Headlight reminder for cars

I have just had an embarrassing situation in that the internal lights on my car were left on for three days, flattening the battery. This has cost me a new battery, a lot of lost time, plus the wrath of the other family member. So after a cursory examination of the "Headlight Reminder For Cars" kit (SILICON CHIP, August 2001) at my local Jaycar store, I purchased one.

However, I now believe it will not do what is required of it. I have three separate circuits in the car which need monitoring: headlights, parking lights and interior lights, as these are on separate switches, as well as the door switches.

The first two I can monitor by taking a feed off the instrument lights. I do not know about the third circuit but I wondered what would happen if I put a diode between the door switch circuit and the light circuit. Please advise (P. D., via email).

A diode from the door switch and another from the interior light switch could be used to detect when any light is on. The direction (polarity) of the diodes depends on the car wiring.
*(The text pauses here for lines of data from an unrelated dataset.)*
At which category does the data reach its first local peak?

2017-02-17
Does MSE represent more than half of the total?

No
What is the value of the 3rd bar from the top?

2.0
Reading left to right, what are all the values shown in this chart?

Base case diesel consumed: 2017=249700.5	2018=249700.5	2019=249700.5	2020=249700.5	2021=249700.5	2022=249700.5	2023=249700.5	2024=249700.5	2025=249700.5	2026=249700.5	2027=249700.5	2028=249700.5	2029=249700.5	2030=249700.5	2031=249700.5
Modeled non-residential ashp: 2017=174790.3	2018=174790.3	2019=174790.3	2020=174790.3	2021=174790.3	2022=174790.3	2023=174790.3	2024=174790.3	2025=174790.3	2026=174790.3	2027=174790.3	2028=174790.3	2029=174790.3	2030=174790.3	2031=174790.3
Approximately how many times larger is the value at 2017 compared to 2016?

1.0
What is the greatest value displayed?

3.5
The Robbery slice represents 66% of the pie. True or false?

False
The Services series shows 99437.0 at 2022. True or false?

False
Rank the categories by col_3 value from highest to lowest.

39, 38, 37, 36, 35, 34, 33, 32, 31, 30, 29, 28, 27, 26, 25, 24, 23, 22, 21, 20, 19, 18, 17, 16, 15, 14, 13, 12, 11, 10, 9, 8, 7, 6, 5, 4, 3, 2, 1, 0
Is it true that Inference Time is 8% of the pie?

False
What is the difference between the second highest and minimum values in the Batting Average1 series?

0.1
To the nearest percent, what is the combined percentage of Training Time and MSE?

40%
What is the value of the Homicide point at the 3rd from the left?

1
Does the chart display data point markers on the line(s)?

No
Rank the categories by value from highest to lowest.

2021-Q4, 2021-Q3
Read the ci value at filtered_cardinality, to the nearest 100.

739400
If one side of the lamps is directly connected to the chassis, then the diodes connect with their anodes to the lamps where they are powered by 12V. The cathodes connect together and form the connection for the door switch input on the Headlight Reminder. In this case LK3 is out, LK4 is in and LK5 is out.

Conversely, if one side of the lamps is directly connected to 12V, the diodes are connected with their cathodes to the negative side of the lamps. The anodes form the connection to the Headlight Reminder and LK3 is in, LK4 is out and LK5 is out.

Extending the SC480’s low-frequency response

I am using a pair of SC480 amplifier modules from the January & February 2003 issues of SILICON CHIP. I know that the SC480 module has excellent low-frequency response but I am hoping to improve the response at near DC to facilitate another mode of testing. I’ve built a vibration-testing platform and I am using the SC480s to drive the actuators.

Studying the circuit diagram, I can’t find the components that are limiting the low frequency gain. Any help on this matter would be very much appreciated. (J. M., via email).

Improving the bass response below the existing -1dB point at 14Hz is simple. Just increase the input 1μF BP capacitor to 2.2μF or 4.7μF. Similarly, increase the 47μF BP feedback capacitor to 100μF or 220μF.